Prolongue o testemunho sobre as ameaças do marido e a ida para a Noruega, a partir da última frase.

SECÇÃO DO DOCUMENTO ::
• • • •

Então, amigos aconselharam-me a sair do país. Antes de sair fiz queixa-crime dele por ameaças de morte, pela primeira vez, levando o meu filho e a namorada como testemunhas, assim como os mails que tinha recebido, mas isto não dá em nada pois não acredito na nossa justiça.
Optei por ir viver para a Noruega, onde estava a minha filha. Foi bastante difícil a adaptação pois é um país muito frio. Não conseguia encontrar trabalho. O meu marido continuou a provocação/perseguição, pois nunca deixou de enviar emails para a minha filha. Porém ele não me conseguia encontrar porque a minha filha nunca lhe tinha dado a morada dela, dado que ela não falava com ele, pois ele chegou a bater-lhe enquanto ela me tentava defender.
Estive lá vários meses, mas entretanto resolvi que tinha de voltar ao meu país e lutar pela vida a que tinha direito. Fui pedir apoio psicológico á APAV. Foram espectaculares para mim. Tenho sido acompanhada por uma psicóloga fantástica. Ajudou-me a ganhar confiança em mim, a ganhar força interior, fez de mim uma nova pessoa. Pelo que sei, ele tem outra pessoa e já deixou de me “chatear”.
Mas eu NUNCA mais tive medo.

• • • •

MATERIAL APRESENTADO ::
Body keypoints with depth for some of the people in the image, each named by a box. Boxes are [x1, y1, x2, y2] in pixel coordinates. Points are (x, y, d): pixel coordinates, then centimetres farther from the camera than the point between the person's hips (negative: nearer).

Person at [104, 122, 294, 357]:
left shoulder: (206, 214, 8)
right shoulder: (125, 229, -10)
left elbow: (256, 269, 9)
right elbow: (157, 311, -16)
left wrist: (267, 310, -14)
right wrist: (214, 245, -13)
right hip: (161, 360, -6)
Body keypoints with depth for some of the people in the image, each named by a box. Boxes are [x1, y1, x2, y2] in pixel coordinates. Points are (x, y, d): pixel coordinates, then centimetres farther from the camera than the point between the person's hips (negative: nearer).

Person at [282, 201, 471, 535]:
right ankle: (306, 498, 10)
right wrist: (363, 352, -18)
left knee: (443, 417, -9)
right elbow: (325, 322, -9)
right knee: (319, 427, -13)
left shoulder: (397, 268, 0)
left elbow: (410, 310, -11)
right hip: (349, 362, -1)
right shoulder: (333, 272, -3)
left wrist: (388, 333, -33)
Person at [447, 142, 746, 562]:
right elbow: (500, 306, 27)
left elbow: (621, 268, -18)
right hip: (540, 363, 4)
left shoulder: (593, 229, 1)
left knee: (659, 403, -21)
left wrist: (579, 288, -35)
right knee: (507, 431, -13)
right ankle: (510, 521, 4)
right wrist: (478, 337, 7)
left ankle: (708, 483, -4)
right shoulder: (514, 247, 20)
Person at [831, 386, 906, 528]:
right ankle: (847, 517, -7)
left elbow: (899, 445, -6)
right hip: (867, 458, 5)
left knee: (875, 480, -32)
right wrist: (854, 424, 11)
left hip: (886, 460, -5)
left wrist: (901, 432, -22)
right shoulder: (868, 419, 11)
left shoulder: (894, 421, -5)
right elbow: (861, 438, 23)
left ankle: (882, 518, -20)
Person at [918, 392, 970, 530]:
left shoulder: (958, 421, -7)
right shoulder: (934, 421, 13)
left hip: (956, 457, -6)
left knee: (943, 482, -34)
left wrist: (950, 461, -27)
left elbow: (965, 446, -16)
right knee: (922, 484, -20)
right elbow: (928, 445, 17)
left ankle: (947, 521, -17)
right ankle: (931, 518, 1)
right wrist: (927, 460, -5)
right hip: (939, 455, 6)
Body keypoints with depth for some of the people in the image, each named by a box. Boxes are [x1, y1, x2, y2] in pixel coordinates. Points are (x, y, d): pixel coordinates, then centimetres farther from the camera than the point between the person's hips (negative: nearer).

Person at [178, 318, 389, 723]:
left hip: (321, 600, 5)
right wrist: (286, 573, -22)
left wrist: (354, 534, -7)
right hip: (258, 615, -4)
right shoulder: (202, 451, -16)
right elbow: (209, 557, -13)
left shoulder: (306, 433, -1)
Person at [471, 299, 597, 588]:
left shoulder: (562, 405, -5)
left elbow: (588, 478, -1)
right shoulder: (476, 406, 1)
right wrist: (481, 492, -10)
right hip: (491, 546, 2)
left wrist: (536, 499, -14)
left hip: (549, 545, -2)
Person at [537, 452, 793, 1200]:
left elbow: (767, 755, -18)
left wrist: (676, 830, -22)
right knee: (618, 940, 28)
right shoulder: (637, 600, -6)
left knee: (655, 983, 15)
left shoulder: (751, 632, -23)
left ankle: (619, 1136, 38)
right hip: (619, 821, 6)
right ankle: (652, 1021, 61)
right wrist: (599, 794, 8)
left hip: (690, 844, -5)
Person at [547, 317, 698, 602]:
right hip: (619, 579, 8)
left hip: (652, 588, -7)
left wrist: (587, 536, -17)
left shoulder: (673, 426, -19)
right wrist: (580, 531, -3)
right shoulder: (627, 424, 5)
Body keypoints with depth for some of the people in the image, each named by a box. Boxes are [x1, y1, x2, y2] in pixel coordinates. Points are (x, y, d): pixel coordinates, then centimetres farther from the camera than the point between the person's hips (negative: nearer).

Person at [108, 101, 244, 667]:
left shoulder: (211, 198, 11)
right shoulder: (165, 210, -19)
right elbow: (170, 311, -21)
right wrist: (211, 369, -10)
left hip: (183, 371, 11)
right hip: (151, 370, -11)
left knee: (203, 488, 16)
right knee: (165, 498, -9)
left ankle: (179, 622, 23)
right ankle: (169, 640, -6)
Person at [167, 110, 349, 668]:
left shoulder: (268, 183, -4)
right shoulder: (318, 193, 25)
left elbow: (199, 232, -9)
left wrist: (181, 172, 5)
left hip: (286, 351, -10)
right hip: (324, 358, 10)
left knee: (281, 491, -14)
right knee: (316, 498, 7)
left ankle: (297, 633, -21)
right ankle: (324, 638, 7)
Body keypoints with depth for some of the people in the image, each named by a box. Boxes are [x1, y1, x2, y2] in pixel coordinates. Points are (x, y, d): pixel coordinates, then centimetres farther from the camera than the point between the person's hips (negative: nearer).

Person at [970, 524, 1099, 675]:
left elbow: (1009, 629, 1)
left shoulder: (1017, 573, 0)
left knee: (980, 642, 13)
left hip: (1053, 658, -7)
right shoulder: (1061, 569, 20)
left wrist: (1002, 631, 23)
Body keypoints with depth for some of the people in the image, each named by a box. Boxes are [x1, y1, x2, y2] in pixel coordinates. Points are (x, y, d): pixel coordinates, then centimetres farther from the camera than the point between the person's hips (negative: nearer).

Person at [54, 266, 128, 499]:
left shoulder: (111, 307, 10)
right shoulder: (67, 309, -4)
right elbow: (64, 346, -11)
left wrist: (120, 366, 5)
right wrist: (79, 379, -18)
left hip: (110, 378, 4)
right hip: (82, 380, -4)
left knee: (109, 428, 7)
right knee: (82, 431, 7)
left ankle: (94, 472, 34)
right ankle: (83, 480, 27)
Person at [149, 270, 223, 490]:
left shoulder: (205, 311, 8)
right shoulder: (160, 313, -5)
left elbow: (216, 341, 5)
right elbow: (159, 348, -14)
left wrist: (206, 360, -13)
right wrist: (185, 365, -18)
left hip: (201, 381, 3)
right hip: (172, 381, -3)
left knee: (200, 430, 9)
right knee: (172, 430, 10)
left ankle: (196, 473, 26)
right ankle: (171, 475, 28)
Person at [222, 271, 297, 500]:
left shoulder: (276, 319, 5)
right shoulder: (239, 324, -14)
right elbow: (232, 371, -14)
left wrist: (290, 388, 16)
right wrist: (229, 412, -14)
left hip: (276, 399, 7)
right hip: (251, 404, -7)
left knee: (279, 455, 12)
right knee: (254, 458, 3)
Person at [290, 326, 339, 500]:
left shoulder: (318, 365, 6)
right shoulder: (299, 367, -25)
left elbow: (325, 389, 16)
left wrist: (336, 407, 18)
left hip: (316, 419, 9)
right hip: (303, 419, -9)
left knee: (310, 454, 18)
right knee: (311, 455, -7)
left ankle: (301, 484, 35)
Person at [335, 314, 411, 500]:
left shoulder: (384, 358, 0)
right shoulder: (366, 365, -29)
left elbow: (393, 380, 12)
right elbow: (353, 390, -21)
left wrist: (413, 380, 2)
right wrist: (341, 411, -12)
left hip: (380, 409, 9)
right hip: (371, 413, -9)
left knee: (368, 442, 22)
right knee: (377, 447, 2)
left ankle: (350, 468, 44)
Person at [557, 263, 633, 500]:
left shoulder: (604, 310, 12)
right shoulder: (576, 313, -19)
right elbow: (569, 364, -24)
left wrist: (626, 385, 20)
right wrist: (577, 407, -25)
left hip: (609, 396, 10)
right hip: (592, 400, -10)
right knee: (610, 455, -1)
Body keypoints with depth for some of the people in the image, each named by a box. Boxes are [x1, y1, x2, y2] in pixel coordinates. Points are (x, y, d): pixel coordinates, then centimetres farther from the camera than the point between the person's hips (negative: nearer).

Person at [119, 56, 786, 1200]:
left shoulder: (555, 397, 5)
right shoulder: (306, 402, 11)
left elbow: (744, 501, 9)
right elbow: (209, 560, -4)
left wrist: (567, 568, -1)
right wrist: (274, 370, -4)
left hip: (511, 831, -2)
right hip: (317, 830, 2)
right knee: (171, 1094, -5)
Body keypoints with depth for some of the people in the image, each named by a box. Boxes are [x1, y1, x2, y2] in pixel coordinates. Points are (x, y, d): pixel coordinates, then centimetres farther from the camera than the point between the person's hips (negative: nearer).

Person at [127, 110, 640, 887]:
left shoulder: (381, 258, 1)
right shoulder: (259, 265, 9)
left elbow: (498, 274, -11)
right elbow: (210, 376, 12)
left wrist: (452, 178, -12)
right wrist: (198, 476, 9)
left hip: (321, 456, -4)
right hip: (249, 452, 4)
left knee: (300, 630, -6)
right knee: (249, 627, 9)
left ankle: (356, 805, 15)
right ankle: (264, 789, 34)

• • • •

RESULTADO DA TAREFA ::
Estou desempregada, mas todos os dias continuo na minha procura, não vou desistir até conseguir. Vivo com um subsídio da segurança social no montante de 192,00 euros por mês.
Já tentei o divórcio amigável, mas ele não aceitou pois queria que eu assinasse um acordo a favor dele, coisa que não fiz. Então o advogado disse-me que ele iria pedir o divórcio litigioso. Até hoje não recebi nenhum comunicado e foi-me concedido apoio jurídico para o divórcio. Continuo á espera, para ver se me livro totalmente dele.
Neste momento estou bem, gosto de mim, tenho uma auto estima muito grande, tenho vontade de lutar por ter o meu canto, consegui libertar-me e ver que sou forte. Cheguei á conclusão de que sempre que queremos, conseguimos.
Tenho 3 filhos que me adoram e foram sempre eles que fizeram com que eu não desistisse de viver. Eles têm 28, 26 e 24 anos, eu tenho 45, mas sinto-me jovem e com muita vontade de viver.
Espero que todas as mulheres nesta situação, vítimas de agressões, tenham coragem de dizer: BASTA !!!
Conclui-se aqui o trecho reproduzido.